By Abby Born
So what is Galentine’s Day? …well it’s only the best day of the year!
Leslie Knope introduces Galentine’s Day on the television show Parks and Recreation as the day before Valentine’s Day, February 13th, a day to celebrate your love for your gal pals and also your love for yourself (see Parks and Recreation, Season 2, Episode 16 –available on Netflix- for more details). I enjoyed a beautiful Galentine’s Day last year with my best girl friends. We took a trip to the Milwaukee Art Museum, enjoyed some delicious Mexican food, had a slumber party in a fancy hotel room, and of course, indulged in plenty of wine and chocolate. That was back when my main concerns were my classes and what flavor of ice cream I should order from room service.

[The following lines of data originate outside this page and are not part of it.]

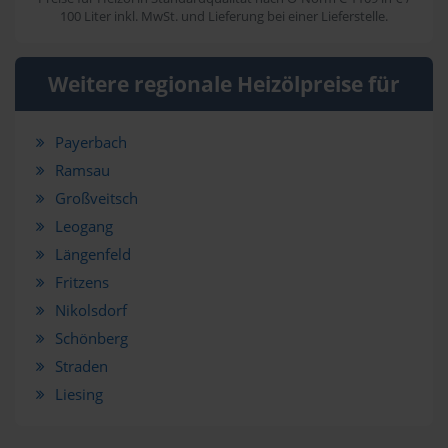
100 Liter inkl. MwSt. und Lieferung bei einer Lieferstelle.
Weitere regionale Heizölpreise für
Payerbach
Ramsau
Großveitsch
Leogang
Längenfeld
Fritzens
Nikolsdorf
Schönberg
Straden
Liesing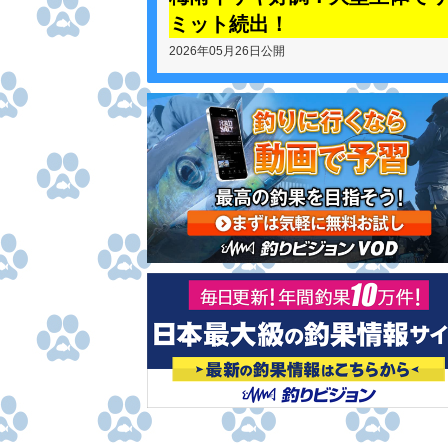
ミット続出！
2026年05月26日公開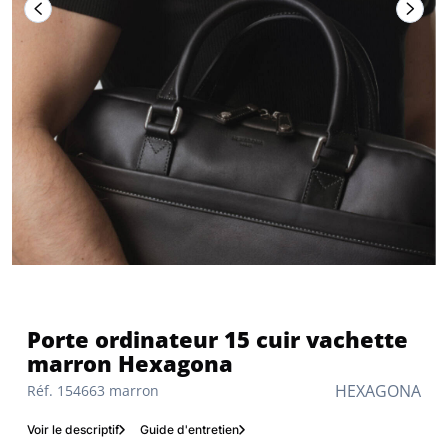
Porte ordinateur 15 cuir vachette
marron Hexagona
HEXAGONA
Réf. 154663 marron
Voir le descriptif
Guide d'entretien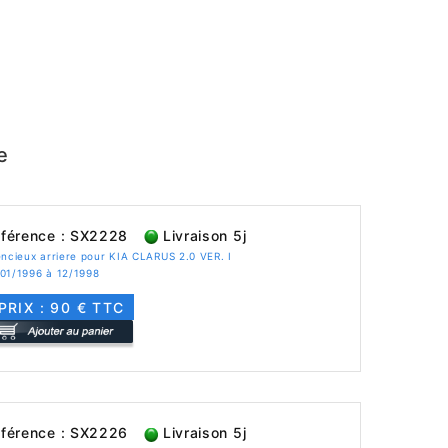
e
férence : SX2228
Livraison 5j
encieux arriere pour KIA CLARUS 2.0 VER. I
 01/1996 à 12/1998
PRIX : 90 € TTC
férence : SX2226
Livraison 5j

This year, however, the political climate in the United States has changed dramatically, particularly when it comes to the issue of women’s rights. In fact, I would say that the ultimate Galentine’s Day celebration took place on January 21, 2017 throughout not only the United States, but the entire world. It wasn’t on February 13th, and it didn’t involve the extravagance of Leslie Knope handing out hand-crocheted flower pens or personalized 5,000 word essays about why all of our best girl friends are so awesome, but it was a whole lot of ladies celebrating ladies. That’s what Galentine’s Day is really all about. Not only were these ladies celebrating each other, but they were fighting together, as a united front, to raise their voices together. The Women’s March on Washington the day after the inauguration of Donald J. Trump sparked similar marches across the country. Marches actually took place on every continent, including Antarctica. The march in Washington D.C. alone attracted around 500,000 women, men, and children. They let their voices and opinions on gender-based violence, reproductive rights, women’s health, LGBTQIA rights, and so many other pressing issues be heard.
In honor of Galentine’s Day this year, I am going to participate in the 10 Actions for the First 100 Days created by the Women’s March. The march on the 21st alone is not enough to make change and make history. The voices of the march need to be followed by actions. Action 1 for the first 10 days of the movement is to write a postcard to your Senators about the issues that matter to you the most and how you are going to fight for them. You can keep the wine and chocolate and Mexican food, and maybe even throw in some hand crocheted flower pens for your Galentine’s celebration, but also download the official Women’s March postcard to write your thoughts to your Senators with all of your favorite ladies. There’s plenty of inspiration for what to write under #whyimarch. This Galentine’s Day, you and your gal pals can continue the Women’s March movement and continue to make your voices heard.